Power electronics is a ubiquitous technology used to convert electricity to higher or lower voltages and different currents—such as in a laptop’s power adapter, or in electric substations that convert voltages and distribute electricity to consumers. Many of these power-electronics systems rely on silicon transistors that switch on and off to regulate voltage but, due to speed and resistance constraints, waste energy as heat.

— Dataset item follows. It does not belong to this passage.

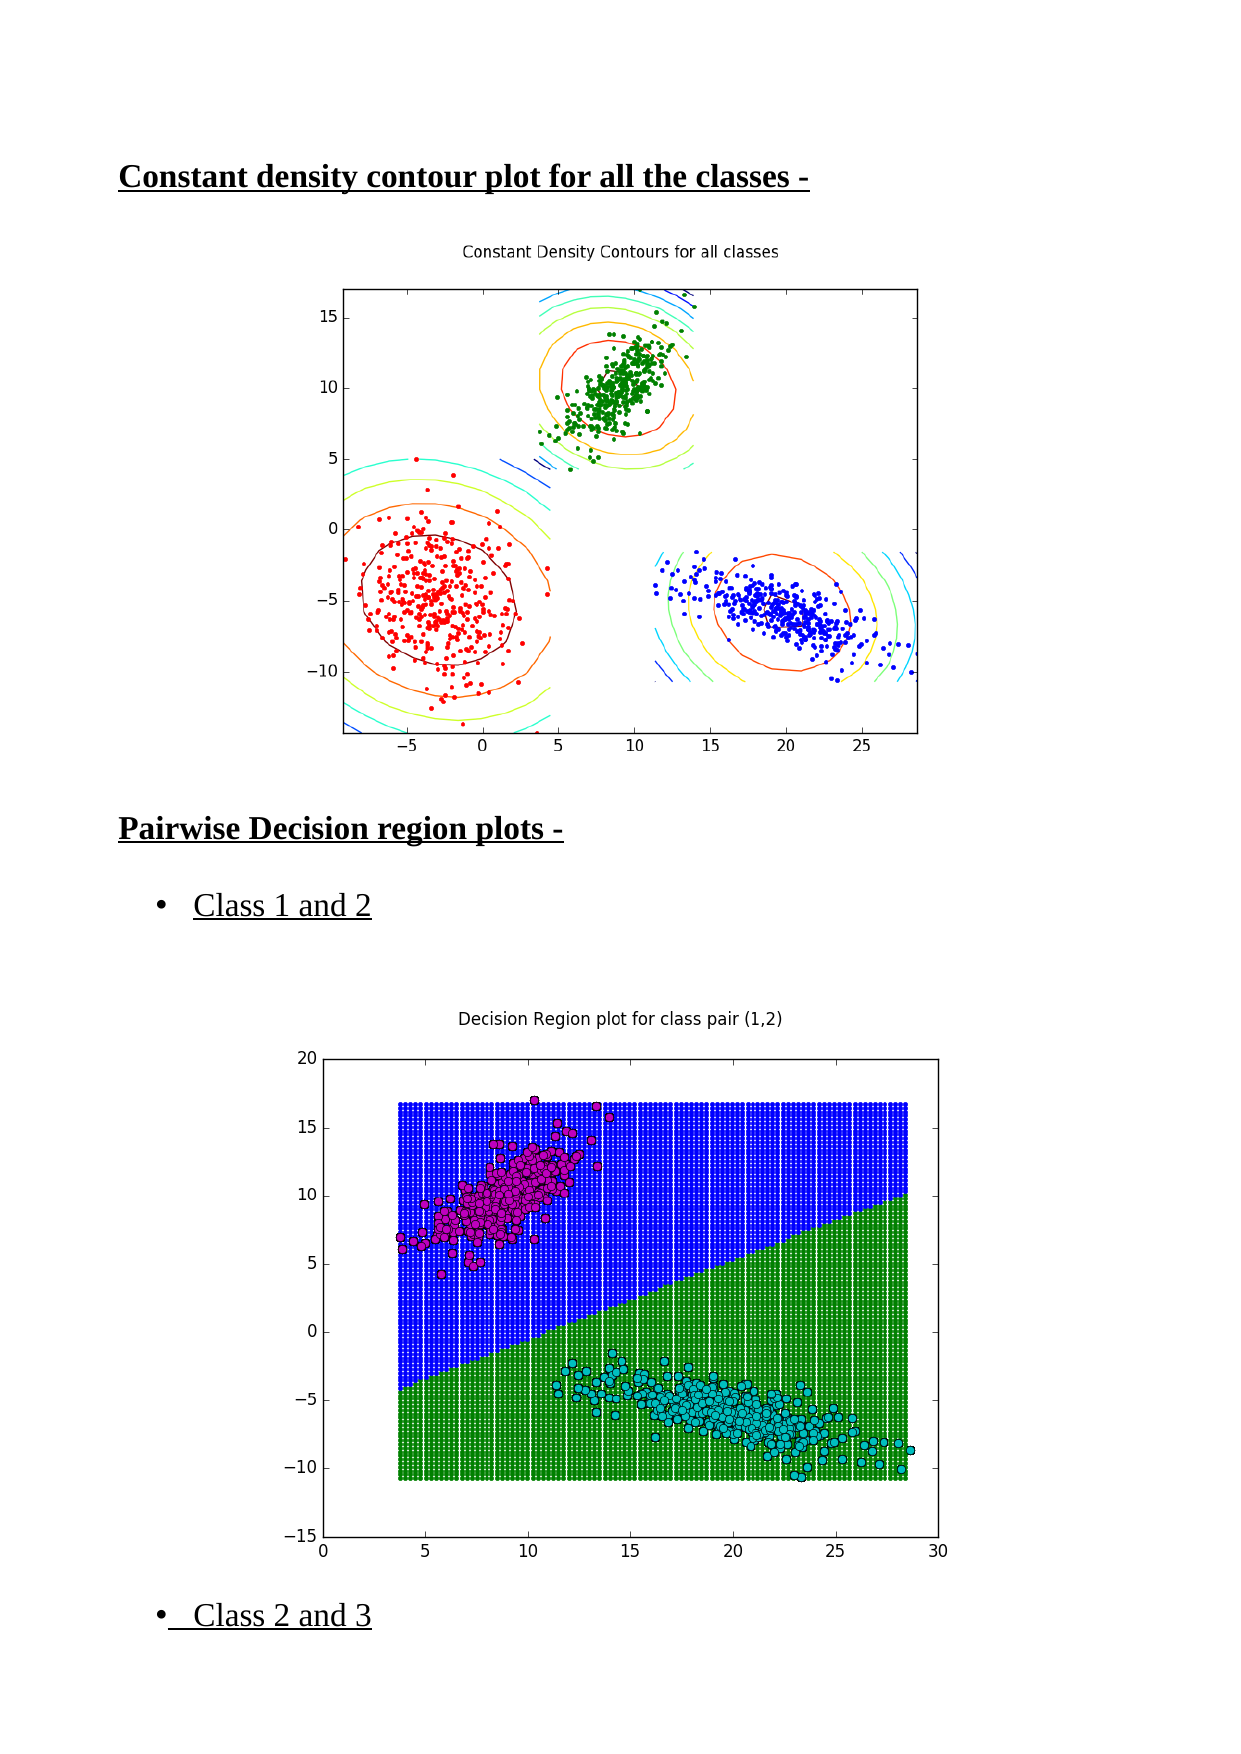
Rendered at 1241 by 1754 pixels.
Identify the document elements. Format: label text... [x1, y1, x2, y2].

CEI’s GaN transistors have at least one-tenth the resistance of such silicon-based transistors, according to the company. This allows for much higher energy-efficiency, and orders-of-magnitude faster switching frequency—meaning power-electronics systems with these components can be made much smaller. CEI is using its transistors to enable power electronics that will make data centers less energy-intensive, electric cars cheaper and more powerful, and laptop power adapters one- third the size—or even small enough to fit inside the computer itself.
“This is a once-in-a-lifetime opportunity to change electronics and to really make an impact on how energy is used in the world,” says CEI co-founder Tomás Palacios, an MIT associate professor of electrical engineering and computer science who co-invented the technology.
Other co-founders and co-inventors are Anantha Chandrakasan, the Joseph F. and Nancy P. Keithley Professor in Electrical Engineering, now chair of CEI’s technical advisory board; alumnus Bin Lu SM ’07, PhD ’13, CEI’s vice president for device development; Ling Xia PhD’12, CEI’s director of operations; Mohamed Azize, CEI’s director of epitaxy; and Omair Saadat PhD ’14, CEI’s director of product reliability.
Making GaN feasible
While GaN transistors have several benefits over silicon, safety drawbacks and expensive manufacturing methods have largely kept them off the market. But Palacios, Lu, Saadat, and other MIT researchers managed to overcome these issues through design innovations made in the late 2000s.
Power transistors are designed to flow high currents when on, and to block high voltages when off. Should the circuit break or fail, the transistors must default to the “off” position to cut the current to avoid short circuits and other issues—an important feature of silicon power transistors.